### SUPPLIED RECORDS
----------------

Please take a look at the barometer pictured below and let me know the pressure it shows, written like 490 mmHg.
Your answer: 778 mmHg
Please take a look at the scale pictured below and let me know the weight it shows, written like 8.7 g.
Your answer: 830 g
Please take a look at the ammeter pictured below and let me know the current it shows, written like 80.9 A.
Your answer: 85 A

----------------

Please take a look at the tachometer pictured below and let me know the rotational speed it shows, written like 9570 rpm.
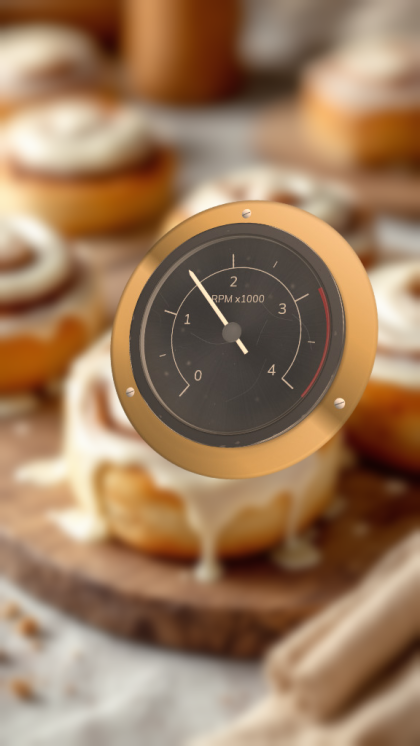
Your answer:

----------------

### WORK REQUEST
Report every line of the material above that contains the string "shows", copying each such line in full.

### WORKED SOLUTION
Please take a look at the barometer pictured below and let me know the pressure it shows, written like 490 mmHg.
Please take a look at the scale pictured below and let me know the weight it shows, written like 8.7 g.
Please take a look at the ammeter pictured below and let me know the current it shows, written like 80.9 A.
Please take a look at the tachometer pictured below and let me know the rotational speed it shows, written like 9570 rpm.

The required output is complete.